To make exchange coverage more affordable, certain individuals will receive premium assistance in the form of federal tax credits. The premium credit will be an advanceable, refundable tax credit, meaning taxpayers need not wait until the end of the tax year in order to benefit from the credit, and may claim the full credit amount even if they have little or no federal income tax liability. Although the premium credits will not be available until 2014, the illustrations provided in this report are based on current federal poverty levels, to reflect how the estimated premium credit amounts compare to current income levels.

Under ACA, the amount received in premium credits is based on income tax returns. These amounts are reconciled in the next year and can result in overpayment of premium credits if income increases, which must be repaid to the federal government. ACA limited the amount of required repayments. Since the enactment of ACA, these limits have been increased in order to raise revenues for other legislative initiatives (e.g., P.L. 111-309 and P.L. 112-9). Most recently, on June 7, 2012, the House passed H.R. 436, the Health Care Cost Reduction Act of 2012, which includes a measure that would remove all limits on repayment, making individuals fully liable for the full amount of any premium credit overpayment.
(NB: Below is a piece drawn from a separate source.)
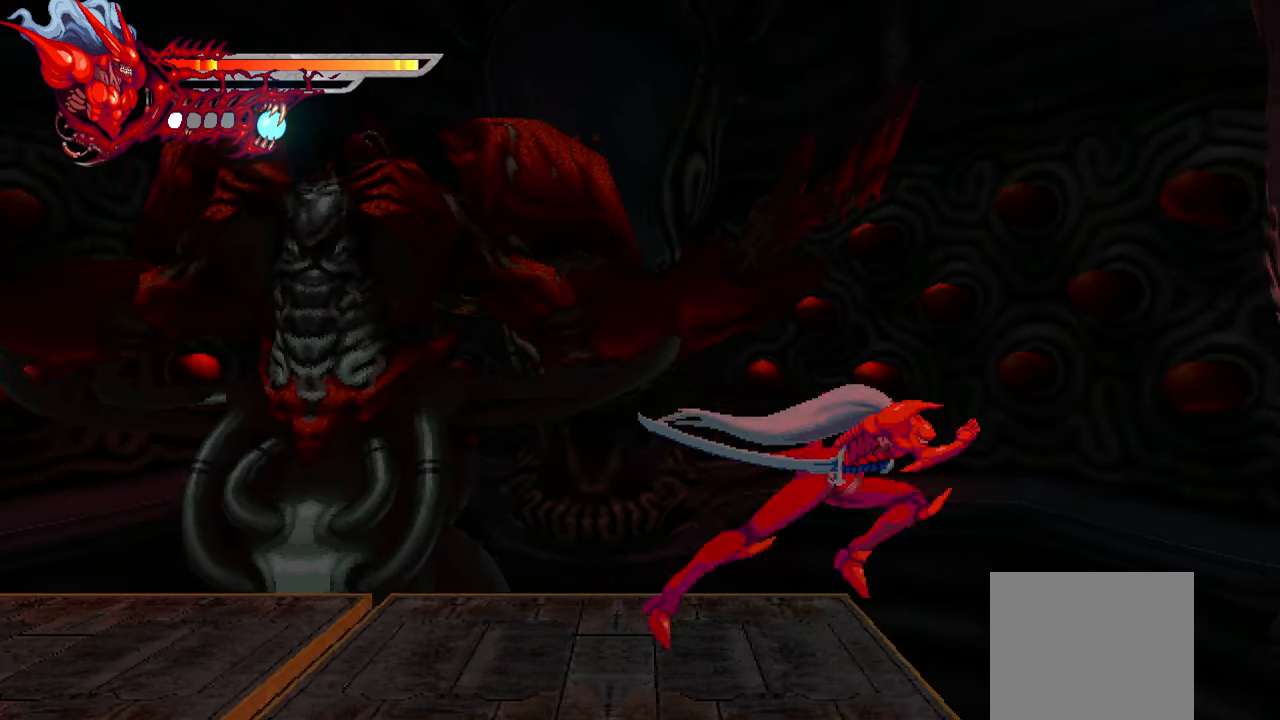
{"buttons": ["L2"], "right_stick": "center", "events": [[466, "DPAD_RIGHT", "up"]]}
Relative affordability of health insurance premiums individuals and families might face within health insurance exchanges will likely vary from exchange to exchange based on a host of factors, including enrollees’ age, the varying prices paid by plans for medical goods and services, the breadth of the provider network, the provisions regarding how out-of-network care is paid for (or not), and the use of tools by the plan to reduce health care utilization (e.g., prior authorization for certain tests). Examples provided in the Appendix of this report depict a range by which premiums might reasonably be expected to vary based on enrollees’ age, and variation in medical costs across geographic areas, for purposes of illustration only. Actual premiums will likely vary among health insurance exchanges based on a wide range of factors other than those depicted in this report.